#### Exercise
Every record here must be set down once more, precisely as it reads.

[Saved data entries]

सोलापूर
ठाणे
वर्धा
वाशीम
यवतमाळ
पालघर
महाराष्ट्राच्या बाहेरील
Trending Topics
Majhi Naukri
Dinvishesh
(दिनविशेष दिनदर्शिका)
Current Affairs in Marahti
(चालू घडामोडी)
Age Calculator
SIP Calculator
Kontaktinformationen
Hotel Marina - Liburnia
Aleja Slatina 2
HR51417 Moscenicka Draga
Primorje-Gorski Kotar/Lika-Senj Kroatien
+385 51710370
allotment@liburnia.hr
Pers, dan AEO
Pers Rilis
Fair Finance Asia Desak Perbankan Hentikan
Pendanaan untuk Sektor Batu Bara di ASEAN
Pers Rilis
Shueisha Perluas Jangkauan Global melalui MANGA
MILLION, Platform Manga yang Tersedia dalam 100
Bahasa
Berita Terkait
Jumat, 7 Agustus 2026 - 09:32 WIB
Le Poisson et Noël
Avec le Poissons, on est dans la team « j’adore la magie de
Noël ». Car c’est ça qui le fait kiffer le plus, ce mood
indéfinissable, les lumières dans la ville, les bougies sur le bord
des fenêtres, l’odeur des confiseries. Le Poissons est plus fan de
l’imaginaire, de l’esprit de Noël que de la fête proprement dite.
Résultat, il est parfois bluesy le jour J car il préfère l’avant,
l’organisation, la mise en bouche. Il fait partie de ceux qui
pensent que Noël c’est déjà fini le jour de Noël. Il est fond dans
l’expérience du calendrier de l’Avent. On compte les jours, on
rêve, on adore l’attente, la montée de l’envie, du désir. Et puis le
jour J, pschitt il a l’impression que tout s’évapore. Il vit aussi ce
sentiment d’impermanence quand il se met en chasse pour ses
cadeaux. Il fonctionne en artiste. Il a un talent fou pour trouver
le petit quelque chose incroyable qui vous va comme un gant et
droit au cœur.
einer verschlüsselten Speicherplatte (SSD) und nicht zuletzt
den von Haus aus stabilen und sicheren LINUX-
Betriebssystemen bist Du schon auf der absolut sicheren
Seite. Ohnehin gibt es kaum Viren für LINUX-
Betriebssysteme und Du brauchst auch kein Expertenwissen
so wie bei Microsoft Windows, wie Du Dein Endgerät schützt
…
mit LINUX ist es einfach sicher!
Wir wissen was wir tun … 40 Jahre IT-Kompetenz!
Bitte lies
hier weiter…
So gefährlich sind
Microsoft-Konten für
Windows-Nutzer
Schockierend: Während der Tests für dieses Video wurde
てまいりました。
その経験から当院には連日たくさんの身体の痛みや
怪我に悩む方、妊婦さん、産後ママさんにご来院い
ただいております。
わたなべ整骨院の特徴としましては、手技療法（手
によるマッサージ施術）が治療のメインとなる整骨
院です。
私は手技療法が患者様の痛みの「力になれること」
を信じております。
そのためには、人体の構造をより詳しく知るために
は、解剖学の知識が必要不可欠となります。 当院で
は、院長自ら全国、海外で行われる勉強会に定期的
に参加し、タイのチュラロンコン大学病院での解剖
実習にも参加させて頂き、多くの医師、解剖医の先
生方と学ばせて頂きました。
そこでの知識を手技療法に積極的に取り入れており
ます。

#### Exercise response
सोलापूर
ठाणे
वर्धा
वाशीम
यवतमाळ
पालघर
महाराष्ट्राच्या बाहेरील
Trending Topics
Majhi Naukri
Dinvishesh
(दिनविशेष दिनदर्शिका)
Current Affairs in Marahti
(चालू घडामोडी)
Age Calculator
SIP Calculator
Kontaktinformationen
Hotel Marina - Liburnia
Aleja Slatina 2
HR51417 Moscenicka Draga
Primorje-Gorski Kotar/Lika-Senj Kroatien
+385 51710370
allotment@liburnia.hr
Pers, dan AEO
Pers Rilis
Fair Finance Asia Desak Perbankan Hentikan
Pendanaan untuk Sektor Batu Bara di ASEAN
Pers Rilis
Shueisha Perluas Jangkauan Global melalui MANGA
MILLION, Platform Manga yang Tersedia dalam 100
Bahasa
Berita Terkait
Jumat, 7 Agustus 2026 - 09:32 WIB
Le Poisson et Noël
Avec le Poissons, on est dans la team « j’adore la magie de
Noël ». Car c’est ça qui le fait kiffer le plus, ce mood
indéfinissable, les lumières dans la ville, les bougies sur le bord
des fenêtres, l’odeur des confiseries. Le Poissons est plus fan de
l’imaginaire, de l’esprit de Noël que de la fête proprement dite.
Résultat, il est parfois bluesy le jour J car il préfère l’avant,
l’organisation, la mise en bouche. Il fait partie de ceux qui
pensent que Noël c’est déjà fini le jour de Noël. Il est fond dans
l’expérience du calendrier de l’Avent. On compte les jours, on
rêve, on adore l’attente, la montée de l’envie, du désir. Et puis le
jour J, pschitt il a l’impression que tout s’évapore. Il vit aussi ce
sentiment d’impermanence quand il se met en chasse pour ses
cadeaux. Il fonctionne en artiste. Il a un talent fou pour trouver
le petit quelque chose incroyable qui vous va comme un gant et
droit au cœur.
einer verschlüsselten Speicherplatte (SSD) und nicht zuletzt
den von Haus aus stabilen und sicheren LINUX-
Betriebssystemen bist Du schon auf der absolut sicheren
Seite. Ohnehin gibt es kaum Viren für LINUX-
Betriebssysteme und Du brauchst auch kein Expertenwissen
so wie bei Microsoft Windows, wie Du Dein Endgerät schützt
…
mit LINUX ist es einfach sicher!
Wir wissen was wir tun … 40 Jahre IT-Kompetenz!
Bitte lies
hier weiter…
So gefährlich sind
Microsoft-Konten für
Windows-Nutzer
Schockierend: Während der Tests für dieses Video wurde
てまいりました。
その経験から当院には連日たくさんの身体の痛みや
怪我に悩む方、妊婦さん、産後ママさんにご来院い
ただいております。
わたなべ整骨院の特徴としましては、手技療法（手
によるマッサージ施術）が治療のメインとなる整骨
院です。
私は手技療法が患者様の痛みの「力になれること」
を信じております。
そのためには、人体の構造をより詳しく知るために
は、解剖学の知識が必要不可欠となります。 当院で
は、院長自ら全国、海外で行われる勉強会に定期的
に参加し、タイのチュラロンコン大学病院での解剖
実習にも参加させて頂き、多くの医師、解剖医の先
生方と学ばせて頂きました。
そこでの知識を手技療法に積極的に取り入れており
ます。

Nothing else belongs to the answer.